--- GIVEN PASSAGE ---

···

# Duct Tape Black Rose Wreath



## RoxyBlue (Oct 6, 2008)

Found this on the Lowe's web site - a how to for creating a black rose wreath from duct tape and a few other items. Perfect for the discriminating haunter's front door on Halloween

Link to directions (watch the video - it makes understanding the tape folding part a lot easier):

http://www.lowes.com/creative-ideas/decorate-and-entertain/halloween-black-roses-and-wreath/project

What it looks like:


----------



## Hairazor (Mar 13, 2012)

That is cool!


----------



## RoxyBlue (Oct 6, 2008)

It would look even cooler with some purple roses mixed in, too


----------



## Copchick (Apr 10, 2012)

That's a crafty project. I can think of lots of uses for the roses.


----------



## dudeamis (Oct 16, 2011)

This is the nifty kind of technique that can be used for all sorts of events.


----------



## RoxyBlue (Oct 6, 2008)

···

--- GIVEN DATA ---
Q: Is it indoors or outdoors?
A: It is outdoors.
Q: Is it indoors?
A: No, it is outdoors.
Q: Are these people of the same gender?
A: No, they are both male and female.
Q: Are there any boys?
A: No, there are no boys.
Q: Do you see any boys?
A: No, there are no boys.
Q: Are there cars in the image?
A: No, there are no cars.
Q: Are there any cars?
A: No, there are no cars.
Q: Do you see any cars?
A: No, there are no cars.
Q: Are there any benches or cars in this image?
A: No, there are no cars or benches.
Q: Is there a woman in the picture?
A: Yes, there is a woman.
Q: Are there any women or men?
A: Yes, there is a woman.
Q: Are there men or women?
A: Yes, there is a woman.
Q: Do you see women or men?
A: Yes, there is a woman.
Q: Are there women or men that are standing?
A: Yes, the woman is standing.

···

--- WORK ORDER 1 ---
List every distinct username that posts in the duct tape rose wreath thread, each name once.
--- WORK ORDER 2 ---
Go on with the duct tape rose wreath thread from its last line.

--- WRITTEN REPLY 1 ---
RoxyBlue, Hairazor, Copchick, dudeamis

--- WRITTEN REPLY 2 ---
They can definitely be used for urns on tombstones in a haunt, bouquets for a haunted bride, boutonnieres for a haunted groom, specimens in an Evil Plant display, and so on.


----------



## Headless (Sep 4, 2011)

Love them! I might have to give those a try myself!


----------



## Dr. Maniaco (Sep 7, 2012)

Very cool.


----------



## Fiend4Halloween (Aug 28, 2008)

thx for posting Roxy. I'd like to give this a try!


----------



## tigerlily6vs7 (Aug 23, 2013)

Wow. Very cool.


----------



## LilMissSunshine (Sep 1, 2013)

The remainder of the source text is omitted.